Clinical Information:
Clinical manifestations of Neisseria gonorrhoeae (NG) infections are numerous. In men, acute urethritis presents itself after a 1-10 day incubation period with urethral discharge and dysuria. Only a small proportion of men remain asymptomatic without signs of urethritis. Acute epididymitis is the most common complication, especially in young men. In women, the primary site of infection is the endocervix. There is a high prevalence of co-infections with CT, Trichomonas vaginalis, and bacterial vaginosis; many women remain asymptomatic and therefore do not seek medical care. The predominant symptoms are increased discharge, dysuria, and intermenstrual bleeding. Pelvic inflammatory disease can occur in 10%-20% of women, combined with endometritis, salpingitis, tubo ovarian abscess, pelvic peritonitis, and perihepatitis. Other gonococcal infected sites are the rectum, pharynx, conjunctiva, and to a lesser degree the disease presents itself as disseminated gonococcal infection. Infants from infected mothers can develop conjunctivitis.
 
Reference Value:
Negative
 
Interpretation:
  1. A positive result indicates that specimen is positive for the presence of Neisseria gonorrhoeae DNA and supports a diagnosis of gonorrheal infection.
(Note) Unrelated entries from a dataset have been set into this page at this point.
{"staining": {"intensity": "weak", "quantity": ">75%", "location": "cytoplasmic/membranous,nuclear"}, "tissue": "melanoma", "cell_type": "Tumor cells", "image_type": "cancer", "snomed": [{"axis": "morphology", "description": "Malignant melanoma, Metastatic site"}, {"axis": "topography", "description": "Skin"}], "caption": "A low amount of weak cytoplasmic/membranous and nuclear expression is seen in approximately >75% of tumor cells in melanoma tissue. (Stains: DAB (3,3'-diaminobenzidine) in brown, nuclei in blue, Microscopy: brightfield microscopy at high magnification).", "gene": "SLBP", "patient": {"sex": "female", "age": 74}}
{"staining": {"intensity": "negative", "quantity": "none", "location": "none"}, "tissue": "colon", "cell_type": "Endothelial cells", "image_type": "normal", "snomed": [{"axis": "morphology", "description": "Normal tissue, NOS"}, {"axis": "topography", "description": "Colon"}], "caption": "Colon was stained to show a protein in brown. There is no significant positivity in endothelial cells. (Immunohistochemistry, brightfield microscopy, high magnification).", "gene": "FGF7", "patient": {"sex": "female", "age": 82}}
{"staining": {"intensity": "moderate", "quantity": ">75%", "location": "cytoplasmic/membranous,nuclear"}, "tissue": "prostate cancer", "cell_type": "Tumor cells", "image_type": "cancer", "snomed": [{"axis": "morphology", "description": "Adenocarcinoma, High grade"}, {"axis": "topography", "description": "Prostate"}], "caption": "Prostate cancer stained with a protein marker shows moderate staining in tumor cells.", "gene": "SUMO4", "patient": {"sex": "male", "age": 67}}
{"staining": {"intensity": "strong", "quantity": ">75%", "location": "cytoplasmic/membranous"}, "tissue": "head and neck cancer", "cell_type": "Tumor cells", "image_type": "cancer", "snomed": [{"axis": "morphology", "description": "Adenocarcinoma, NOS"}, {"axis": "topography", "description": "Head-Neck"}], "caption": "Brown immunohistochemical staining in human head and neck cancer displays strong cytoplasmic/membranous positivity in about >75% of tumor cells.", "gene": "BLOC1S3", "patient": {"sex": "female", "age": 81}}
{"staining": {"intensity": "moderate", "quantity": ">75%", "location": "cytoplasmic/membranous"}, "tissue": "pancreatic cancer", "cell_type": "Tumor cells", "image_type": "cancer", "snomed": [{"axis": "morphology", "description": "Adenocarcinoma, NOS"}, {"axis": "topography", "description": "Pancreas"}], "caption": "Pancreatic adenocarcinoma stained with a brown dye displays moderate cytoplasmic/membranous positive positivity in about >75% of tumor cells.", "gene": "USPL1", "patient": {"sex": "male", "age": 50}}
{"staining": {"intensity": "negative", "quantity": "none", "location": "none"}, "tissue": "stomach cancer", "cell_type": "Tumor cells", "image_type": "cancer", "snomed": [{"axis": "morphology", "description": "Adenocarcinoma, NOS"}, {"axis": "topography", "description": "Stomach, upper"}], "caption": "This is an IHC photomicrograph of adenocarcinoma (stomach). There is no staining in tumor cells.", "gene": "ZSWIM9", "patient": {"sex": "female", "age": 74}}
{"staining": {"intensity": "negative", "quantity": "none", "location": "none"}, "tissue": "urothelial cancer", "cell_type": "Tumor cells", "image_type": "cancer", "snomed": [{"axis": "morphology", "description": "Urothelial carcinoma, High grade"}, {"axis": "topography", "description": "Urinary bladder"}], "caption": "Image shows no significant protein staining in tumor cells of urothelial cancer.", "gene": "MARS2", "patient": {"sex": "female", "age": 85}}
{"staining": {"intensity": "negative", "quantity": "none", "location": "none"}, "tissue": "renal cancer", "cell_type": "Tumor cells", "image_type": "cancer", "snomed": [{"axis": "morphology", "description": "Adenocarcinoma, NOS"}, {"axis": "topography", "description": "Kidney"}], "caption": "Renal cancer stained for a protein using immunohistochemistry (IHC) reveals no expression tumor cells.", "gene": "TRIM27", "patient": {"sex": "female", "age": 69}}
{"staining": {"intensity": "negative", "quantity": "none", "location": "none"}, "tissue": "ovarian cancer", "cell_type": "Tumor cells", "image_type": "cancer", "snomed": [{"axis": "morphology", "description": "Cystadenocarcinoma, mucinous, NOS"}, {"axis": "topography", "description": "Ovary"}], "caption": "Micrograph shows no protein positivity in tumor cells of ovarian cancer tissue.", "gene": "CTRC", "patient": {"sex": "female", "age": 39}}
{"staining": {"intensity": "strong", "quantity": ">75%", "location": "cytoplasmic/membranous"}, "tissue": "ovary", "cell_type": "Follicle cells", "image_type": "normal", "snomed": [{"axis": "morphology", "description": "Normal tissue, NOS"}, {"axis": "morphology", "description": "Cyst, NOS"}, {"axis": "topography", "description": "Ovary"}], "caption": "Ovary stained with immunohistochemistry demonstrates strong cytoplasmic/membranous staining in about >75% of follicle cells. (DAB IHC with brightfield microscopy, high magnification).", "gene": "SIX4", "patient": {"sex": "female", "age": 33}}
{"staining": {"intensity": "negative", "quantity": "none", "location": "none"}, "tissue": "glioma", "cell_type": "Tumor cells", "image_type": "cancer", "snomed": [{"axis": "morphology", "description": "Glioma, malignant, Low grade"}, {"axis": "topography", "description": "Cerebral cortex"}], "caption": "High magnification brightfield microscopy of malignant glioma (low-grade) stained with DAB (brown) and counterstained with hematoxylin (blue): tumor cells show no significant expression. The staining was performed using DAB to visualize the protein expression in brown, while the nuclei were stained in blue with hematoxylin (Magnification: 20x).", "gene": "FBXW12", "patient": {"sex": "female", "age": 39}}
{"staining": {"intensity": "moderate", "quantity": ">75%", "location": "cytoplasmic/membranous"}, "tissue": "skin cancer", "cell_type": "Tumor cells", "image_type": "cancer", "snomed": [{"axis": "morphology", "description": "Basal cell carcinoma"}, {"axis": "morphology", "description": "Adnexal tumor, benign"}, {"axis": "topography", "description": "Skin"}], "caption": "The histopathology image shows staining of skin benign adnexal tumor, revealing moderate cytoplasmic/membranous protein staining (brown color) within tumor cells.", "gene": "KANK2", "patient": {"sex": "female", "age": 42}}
  2. A negative result does not preclude the presence of NG infection because the detection of N. gonorrhoeae is dependent on the number of organisms present in the specimen and may be affected by specimen collection methods, patient factors (i.e., age, history of STD, presence of symptoms), stage of infection and/or infecting N. gonorrhoeae strains.
  3. Reliable results are dependent on adequate specimen collection, transport, storage and processing procedures.
  4. Though rare, mutations within the highly conserved regions of the genomic DNA of N. gonorrhoeae covered by the test’s primers and/or probes may result in failure to detect the presence of the bacterium.
 
Clinical Reference:
Manufacturer’s package insert, cobas® 4800 CT/NG Test, March 2019, Roche Molecular Systems, NJ 08876 Branchburg, USA.